Last fall, the all-Republican PSC also unanimously approved a settlement that increased rates for NorthWestern Energy customers 28%, and members of the public have been protesting the hikes since.

Just last week, members of the public called on legislators to make sure the Montana Consumer Counsel, established in the state Constitution to advocate for consumers, works on their behalf.

Tuesday, customers and residents in eastern Montana, where MDU operates, questioned the rate request given previous rate increases and other rising costs and higher taxes.

They also said the utility should pay its fair share and could afford to do so.

“If MDU is doing so great financially — and their stockholders are — why do they need another large rate increase when people in these little towns in eastern Montana are struggling?” said Mary Catherine Dunphy, of Miles City.

Karen Stears, of Billings, agreed the company was doing well financially, and she too wondered why they should get more money. She also wanted to know if they were doing their part to keep costs down.

“Have they provided any evidence of cost-saving measures and efficiency improvements that they implemented prior to the rate increase request?” Stears asked.

Jeff Pattison, of Glasgow, said another increase would hurt the agricultural community in Montana, which is already on the ropes with drought.

In 1972, he said, the price of wheat was $4.80 a bushel, and it’s now $4.68. But he said a loaf of bread is $7 or $8 now as opposed to 25 cents in 1972.

“When you get to the point where you need it but can’t afford it, what do you do?” Pattison said. “And I think that’s where a lot of people are in eastern Montana.”

A PSC staff analysis, however, found an increase, albeit lower than what MDU requested, would be merited.

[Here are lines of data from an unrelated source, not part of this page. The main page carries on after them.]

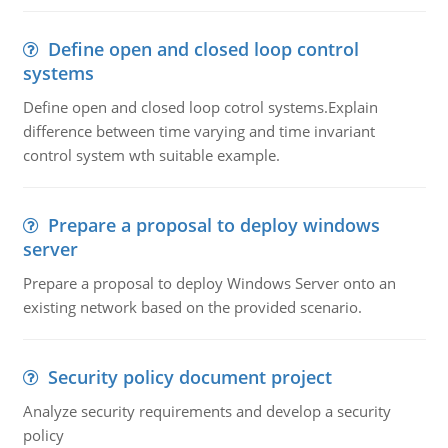
Define open and closed loop control
systems
Define open and closed loop cotrol systems.Explain
difference between time varying and time invariant
control system wth suitable example.
Prepare a proposal to deploy windows
server
Prepare a proposal to deploy Windows Server onto an
existing network based on the provided scenario.
Security policy document project
Analyze security requirements and develop a security
policy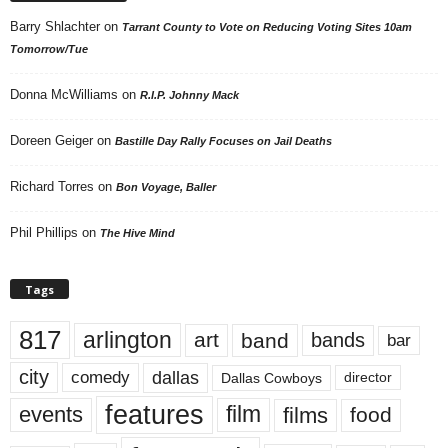
Barry Shlachter
on
Tarrant County to Vote on Reducing Voting Sites 10am
Tomorrow/Tue
Donna McWilliams
on
R.I.P. Johnny Mack
Doreen Geiger
on
Bastille Day Rally Focuses on Jail Deaths
Richard Torres
on
Bon Voyage, Baller
Phil Phillips
on
The Hive Mind
Tags
817
arlington
art
band
bands
bar
city
dallas
comedy
Dallas Cowboys
director
features
events
film
films
food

The staff report said MDU had made capital investments in upgrading or replacing “purported critical infrastructure.” The staff report also said MDU had a rate of return and return on equity that were too low and inconsistent with standards in a couple of U.S. Supreme Court cases.

Commissioner Jennifer Fielder said MDU has been one of the better companies the PSC works with, but she agreed the time wasn’t right for approving an interim rate increase.

“I’d like to see the full case move forward, and I’d like to examine it carefully and make our decision after we’ve had a chance to review the evidence,” Fielder said.

In a statement following the decision, Dunphy, also a member of the Northern Plains Resource Council and Eastern Montana Resource Council, praised the decision.

“I’m really glad that the PSC stuck up for the people of eastern Montana instead of this corporation,” said Dunphy in a statement from the conservation group. “This will really help young families, folks on fixed incomes, and elderly people this winter. Eastern Montanans are struggling — wages have not kept up with inflation or costs of groceries, gas, housing, and childcare.”

But Dunphy also said MDU will come back asking for more, the full 16.4%, in February.

“As members of the public, we’ll continue to ask questions and hold these corporations accountable,” she said. “It’s encouraging to know that the commission won’t be a rubber stamp for these rate increase in the future.”